Andrew Root, professor of youth and family ministry at Luther Seminary, candidly admits that this was his aim when he began working with students. He writes, "I was trying to influence them. I was trying to get them to accept, know, trust, believe, or participate in something, believing it was best for them, believing it would fix them. But my desire to influence them was keeping me from really being with them - in a truly relational way" (Relationships Unfiltered, 17).
Of course, such engagement isn't malicious, it just isn't relational.
Relational denotes a relationship, and a relationship connotes presence devoid of agenda or further goal.
If you approach a person with an agenda or further goal (stated or unstated), then you become a sales representative seeking to turn that person into a buyer.
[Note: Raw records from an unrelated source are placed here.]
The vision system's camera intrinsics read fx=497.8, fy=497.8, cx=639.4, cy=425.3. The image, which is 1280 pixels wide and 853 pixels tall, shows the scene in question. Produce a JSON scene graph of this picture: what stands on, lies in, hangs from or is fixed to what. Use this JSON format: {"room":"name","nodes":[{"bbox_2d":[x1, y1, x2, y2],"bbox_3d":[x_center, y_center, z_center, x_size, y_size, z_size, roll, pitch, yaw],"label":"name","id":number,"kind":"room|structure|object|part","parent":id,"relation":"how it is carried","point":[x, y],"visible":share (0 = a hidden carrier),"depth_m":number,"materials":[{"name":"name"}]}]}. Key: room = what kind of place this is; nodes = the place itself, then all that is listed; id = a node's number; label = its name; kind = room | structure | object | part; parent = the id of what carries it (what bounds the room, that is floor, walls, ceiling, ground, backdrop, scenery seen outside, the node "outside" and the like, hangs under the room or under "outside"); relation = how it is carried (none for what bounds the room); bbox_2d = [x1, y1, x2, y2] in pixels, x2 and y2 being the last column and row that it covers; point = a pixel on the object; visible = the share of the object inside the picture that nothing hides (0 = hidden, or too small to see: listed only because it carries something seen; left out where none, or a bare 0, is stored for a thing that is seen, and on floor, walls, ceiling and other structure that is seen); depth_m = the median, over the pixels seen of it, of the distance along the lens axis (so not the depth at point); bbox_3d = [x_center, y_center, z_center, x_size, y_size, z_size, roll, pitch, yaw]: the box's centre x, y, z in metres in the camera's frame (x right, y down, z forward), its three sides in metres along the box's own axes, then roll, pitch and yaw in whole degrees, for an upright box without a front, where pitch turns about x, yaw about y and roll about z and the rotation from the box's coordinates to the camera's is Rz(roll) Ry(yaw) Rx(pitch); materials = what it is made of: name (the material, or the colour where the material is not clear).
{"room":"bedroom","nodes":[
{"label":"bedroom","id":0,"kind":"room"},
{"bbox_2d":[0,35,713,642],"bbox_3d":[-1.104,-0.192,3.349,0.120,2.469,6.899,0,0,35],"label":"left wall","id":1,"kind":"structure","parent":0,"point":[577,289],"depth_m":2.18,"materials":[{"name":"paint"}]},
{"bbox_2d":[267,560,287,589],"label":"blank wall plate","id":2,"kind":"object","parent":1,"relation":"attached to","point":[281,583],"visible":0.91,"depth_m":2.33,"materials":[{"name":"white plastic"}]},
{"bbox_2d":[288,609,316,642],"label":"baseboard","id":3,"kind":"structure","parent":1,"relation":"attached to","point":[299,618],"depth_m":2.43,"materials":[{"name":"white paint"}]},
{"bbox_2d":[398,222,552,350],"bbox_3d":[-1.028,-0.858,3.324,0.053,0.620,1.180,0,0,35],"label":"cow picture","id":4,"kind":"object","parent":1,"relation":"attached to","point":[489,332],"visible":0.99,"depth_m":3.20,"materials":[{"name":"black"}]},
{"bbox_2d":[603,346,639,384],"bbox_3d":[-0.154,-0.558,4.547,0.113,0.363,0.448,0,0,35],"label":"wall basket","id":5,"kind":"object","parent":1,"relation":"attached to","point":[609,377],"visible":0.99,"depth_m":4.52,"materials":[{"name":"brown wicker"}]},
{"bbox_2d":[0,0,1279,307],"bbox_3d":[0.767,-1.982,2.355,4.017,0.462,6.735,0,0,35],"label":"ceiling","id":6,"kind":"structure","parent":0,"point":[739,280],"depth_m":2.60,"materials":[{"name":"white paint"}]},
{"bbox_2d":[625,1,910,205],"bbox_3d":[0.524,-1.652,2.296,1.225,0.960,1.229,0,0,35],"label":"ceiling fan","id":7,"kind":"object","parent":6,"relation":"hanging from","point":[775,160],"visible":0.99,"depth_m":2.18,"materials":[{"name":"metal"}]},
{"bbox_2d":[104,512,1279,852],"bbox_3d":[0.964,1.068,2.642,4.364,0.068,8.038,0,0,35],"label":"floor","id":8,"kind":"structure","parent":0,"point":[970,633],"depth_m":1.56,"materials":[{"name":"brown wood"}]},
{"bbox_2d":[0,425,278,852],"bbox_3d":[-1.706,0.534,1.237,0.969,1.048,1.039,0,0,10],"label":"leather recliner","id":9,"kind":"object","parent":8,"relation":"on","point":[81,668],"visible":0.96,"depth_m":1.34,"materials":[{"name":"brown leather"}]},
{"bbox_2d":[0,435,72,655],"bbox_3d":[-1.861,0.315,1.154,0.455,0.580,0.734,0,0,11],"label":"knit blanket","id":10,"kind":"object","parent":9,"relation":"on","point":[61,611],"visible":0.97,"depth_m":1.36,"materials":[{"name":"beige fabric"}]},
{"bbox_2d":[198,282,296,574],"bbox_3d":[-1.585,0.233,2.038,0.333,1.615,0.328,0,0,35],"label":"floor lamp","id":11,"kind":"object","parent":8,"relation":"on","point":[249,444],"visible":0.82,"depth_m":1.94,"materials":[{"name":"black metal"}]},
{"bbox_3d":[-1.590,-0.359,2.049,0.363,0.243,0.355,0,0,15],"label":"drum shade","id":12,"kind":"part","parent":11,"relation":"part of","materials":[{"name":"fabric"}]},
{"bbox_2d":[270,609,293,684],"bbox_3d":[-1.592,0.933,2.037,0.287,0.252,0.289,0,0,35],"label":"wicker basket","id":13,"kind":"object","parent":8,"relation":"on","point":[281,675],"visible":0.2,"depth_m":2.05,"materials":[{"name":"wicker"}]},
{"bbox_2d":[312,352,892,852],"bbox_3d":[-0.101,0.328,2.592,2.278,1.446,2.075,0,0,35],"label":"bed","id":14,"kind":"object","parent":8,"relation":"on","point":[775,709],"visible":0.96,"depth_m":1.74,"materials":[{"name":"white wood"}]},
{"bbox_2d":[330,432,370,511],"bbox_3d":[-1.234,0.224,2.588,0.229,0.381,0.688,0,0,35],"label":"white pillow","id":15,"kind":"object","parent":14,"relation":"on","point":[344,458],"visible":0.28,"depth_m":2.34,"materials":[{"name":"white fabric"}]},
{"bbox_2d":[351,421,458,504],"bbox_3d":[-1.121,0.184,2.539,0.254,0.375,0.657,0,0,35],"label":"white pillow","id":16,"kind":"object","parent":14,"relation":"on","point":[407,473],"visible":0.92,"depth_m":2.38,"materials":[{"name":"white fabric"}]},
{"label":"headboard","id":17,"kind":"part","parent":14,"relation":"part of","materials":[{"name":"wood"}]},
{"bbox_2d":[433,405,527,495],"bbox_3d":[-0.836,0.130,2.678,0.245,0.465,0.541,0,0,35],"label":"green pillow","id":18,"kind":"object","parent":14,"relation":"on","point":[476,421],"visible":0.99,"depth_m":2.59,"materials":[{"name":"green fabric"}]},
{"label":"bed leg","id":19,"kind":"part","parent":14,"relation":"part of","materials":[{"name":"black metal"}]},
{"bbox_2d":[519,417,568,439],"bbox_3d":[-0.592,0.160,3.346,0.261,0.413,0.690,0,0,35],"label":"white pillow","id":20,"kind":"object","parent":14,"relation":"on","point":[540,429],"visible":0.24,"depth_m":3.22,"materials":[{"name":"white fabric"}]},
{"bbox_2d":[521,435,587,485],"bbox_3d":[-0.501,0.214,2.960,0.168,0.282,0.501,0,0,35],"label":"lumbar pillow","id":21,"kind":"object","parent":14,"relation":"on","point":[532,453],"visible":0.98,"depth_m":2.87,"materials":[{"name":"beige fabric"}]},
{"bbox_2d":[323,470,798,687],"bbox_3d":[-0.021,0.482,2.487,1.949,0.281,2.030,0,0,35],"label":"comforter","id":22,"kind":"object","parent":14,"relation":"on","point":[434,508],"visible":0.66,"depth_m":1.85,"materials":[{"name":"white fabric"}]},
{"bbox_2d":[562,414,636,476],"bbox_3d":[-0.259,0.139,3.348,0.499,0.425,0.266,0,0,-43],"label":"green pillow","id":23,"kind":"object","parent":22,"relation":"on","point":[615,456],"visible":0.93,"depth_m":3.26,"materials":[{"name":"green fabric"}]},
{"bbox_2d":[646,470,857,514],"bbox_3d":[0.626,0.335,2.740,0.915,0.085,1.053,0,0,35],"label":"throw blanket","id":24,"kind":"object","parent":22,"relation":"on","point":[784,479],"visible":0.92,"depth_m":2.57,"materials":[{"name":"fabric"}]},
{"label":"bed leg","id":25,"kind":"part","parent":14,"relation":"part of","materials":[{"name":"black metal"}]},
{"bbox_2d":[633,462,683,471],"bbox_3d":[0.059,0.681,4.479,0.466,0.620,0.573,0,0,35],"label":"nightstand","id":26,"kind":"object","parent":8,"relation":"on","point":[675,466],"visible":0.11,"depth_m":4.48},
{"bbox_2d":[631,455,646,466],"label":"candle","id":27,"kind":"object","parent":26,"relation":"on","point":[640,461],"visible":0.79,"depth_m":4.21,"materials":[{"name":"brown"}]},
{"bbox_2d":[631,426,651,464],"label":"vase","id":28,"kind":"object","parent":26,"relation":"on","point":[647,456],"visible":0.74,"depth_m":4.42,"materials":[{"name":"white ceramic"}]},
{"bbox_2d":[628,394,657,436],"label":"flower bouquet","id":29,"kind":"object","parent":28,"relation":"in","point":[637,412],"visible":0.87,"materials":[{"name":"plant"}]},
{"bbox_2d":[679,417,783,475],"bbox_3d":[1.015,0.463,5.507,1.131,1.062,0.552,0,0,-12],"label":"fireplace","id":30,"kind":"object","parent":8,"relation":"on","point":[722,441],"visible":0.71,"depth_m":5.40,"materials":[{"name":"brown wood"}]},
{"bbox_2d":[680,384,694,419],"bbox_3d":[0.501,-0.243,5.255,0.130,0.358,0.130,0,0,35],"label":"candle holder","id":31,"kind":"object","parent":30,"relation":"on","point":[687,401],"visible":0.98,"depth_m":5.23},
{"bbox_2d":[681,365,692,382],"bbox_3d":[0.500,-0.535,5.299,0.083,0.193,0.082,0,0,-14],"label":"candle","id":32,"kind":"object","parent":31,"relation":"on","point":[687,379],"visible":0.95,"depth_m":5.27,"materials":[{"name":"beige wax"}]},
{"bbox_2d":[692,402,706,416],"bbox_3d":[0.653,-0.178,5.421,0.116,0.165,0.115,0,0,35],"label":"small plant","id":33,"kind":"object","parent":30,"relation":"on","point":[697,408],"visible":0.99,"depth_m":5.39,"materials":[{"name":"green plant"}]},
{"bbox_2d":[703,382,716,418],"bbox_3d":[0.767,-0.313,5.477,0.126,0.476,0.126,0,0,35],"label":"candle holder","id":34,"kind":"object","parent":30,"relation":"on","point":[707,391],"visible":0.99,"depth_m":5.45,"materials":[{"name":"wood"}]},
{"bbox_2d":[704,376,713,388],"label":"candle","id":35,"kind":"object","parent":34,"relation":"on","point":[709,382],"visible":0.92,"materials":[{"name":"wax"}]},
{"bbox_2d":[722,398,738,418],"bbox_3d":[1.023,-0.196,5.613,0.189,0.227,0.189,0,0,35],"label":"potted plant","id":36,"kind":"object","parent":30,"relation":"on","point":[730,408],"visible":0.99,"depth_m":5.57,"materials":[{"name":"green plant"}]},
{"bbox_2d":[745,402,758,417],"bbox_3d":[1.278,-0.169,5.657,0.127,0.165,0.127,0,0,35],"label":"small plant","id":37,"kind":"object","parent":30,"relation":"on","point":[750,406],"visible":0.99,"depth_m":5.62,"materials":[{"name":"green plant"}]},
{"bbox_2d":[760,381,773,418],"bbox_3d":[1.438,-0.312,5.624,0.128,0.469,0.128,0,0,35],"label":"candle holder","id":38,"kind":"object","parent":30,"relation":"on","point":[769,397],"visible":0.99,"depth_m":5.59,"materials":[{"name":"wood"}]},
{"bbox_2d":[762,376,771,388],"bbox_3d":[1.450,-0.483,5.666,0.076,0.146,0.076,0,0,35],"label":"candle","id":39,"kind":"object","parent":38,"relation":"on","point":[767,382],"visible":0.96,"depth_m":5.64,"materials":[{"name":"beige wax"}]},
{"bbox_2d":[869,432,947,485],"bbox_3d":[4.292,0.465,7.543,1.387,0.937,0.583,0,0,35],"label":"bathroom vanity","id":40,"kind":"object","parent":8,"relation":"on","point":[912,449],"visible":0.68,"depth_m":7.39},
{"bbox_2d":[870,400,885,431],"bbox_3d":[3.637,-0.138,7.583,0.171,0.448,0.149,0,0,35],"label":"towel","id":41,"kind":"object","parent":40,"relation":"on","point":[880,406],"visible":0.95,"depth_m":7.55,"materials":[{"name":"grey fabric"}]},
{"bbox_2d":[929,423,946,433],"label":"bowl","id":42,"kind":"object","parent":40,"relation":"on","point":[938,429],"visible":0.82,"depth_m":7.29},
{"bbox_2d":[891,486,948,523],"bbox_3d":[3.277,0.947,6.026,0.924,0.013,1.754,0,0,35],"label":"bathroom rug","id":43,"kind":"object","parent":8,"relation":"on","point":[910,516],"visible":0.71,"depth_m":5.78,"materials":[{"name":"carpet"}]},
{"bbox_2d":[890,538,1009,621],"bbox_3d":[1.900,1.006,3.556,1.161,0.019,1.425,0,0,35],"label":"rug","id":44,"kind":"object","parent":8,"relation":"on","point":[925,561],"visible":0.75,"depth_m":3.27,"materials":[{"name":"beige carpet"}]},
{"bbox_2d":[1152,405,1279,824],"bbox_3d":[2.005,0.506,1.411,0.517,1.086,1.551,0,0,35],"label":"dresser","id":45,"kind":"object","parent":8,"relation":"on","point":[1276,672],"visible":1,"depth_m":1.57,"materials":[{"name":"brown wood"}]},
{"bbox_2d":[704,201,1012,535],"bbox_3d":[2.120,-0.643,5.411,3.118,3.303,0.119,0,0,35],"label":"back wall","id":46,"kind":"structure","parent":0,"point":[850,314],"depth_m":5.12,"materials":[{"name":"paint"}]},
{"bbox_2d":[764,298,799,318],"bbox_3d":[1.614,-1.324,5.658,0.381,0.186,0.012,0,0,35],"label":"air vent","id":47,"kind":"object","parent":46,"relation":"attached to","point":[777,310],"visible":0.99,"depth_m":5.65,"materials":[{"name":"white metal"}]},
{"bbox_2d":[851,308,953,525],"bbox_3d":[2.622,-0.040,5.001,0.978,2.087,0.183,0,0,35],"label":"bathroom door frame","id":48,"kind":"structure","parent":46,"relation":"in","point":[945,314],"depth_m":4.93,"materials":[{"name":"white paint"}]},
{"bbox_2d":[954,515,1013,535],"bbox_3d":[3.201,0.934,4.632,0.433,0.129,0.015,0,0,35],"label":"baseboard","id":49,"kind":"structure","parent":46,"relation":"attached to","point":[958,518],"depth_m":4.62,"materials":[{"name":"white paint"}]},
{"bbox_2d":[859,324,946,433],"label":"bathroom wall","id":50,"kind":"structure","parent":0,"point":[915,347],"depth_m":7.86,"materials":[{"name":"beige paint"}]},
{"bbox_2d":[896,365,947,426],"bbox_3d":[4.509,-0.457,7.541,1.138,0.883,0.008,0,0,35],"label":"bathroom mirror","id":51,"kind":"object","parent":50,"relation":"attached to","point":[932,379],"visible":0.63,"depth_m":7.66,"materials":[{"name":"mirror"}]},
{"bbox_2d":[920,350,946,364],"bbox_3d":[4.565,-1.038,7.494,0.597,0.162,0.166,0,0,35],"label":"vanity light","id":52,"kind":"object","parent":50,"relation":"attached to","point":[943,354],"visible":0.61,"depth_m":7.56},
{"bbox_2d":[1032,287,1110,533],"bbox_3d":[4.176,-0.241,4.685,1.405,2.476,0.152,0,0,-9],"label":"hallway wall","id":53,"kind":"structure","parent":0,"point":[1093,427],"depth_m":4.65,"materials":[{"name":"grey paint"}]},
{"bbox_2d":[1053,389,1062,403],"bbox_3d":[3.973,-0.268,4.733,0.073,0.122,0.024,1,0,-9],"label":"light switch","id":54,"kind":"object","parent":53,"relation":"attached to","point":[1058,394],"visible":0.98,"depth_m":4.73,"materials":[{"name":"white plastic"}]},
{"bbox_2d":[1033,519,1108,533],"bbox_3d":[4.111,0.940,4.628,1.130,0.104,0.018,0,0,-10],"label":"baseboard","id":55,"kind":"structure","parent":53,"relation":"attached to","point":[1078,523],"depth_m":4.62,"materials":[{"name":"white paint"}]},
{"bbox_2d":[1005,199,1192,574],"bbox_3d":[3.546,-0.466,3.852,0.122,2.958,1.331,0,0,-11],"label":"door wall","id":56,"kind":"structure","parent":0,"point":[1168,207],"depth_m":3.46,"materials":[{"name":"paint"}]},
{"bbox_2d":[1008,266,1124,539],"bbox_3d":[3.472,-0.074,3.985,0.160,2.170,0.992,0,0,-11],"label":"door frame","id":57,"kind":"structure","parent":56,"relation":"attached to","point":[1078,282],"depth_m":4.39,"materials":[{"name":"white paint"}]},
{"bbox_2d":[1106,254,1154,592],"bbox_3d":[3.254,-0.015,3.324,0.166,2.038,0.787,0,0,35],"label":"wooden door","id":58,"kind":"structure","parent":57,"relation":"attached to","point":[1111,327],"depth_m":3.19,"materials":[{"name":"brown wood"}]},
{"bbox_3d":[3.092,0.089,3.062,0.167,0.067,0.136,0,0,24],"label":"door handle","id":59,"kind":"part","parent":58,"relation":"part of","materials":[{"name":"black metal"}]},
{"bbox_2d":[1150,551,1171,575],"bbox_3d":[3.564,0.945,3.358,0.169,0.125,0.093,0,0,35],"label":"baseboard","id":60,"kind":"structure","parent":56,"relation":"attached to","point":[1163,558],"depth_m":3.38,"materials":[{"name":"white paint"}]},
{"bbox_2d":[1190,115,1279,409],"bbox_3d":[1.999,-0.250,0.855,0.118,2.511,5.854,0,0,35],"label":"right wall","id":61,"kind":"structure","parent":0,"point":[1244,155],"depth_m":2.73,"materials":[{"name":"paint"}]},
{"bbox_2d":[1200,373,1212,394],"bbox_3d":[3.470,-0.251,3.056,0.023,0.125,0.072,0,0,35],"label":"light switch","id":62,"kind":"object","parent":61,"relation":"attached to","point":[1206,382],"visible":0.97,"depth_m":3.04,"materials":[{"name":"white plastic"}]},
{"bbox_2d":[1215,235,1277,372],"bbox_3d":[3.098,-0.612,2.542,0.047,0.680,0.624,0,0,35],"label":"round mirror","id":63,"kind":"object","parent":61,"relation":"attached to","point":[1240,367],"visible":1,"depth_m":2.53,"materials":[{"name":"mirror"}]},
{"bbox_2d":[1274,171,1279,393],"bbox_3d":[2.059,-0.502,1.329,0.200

If they don't "buy" what you're "selling," then you're free to move on to the next potential buyer.
But genuine relationships aren't like that. They are a firm commitment to be present to one another. Sometimes that presence involves celebration. Sometimes that presence involves crying. Either way, you are an advocate for that person, entering into the situation and the emotion in order to celebrate or cry with them and for them.
This type of ministry is rooted in the doctrine of the incarnation, which insists that God has been revealed in the human person of Jesus - who was crucified and raised again to life. The incarnation is about solidarity, and it asserts that God is present in the here and now, among us, for us, and with us - whether rich or poor, sick or healthy, black or white.
For those reasons, I insist that youth pastors must move the goal from "influence" to "presence."
If you aim at influence, you will lose the opportunity for presence.
But if you aim at presence, you will gain the opportunity for influence.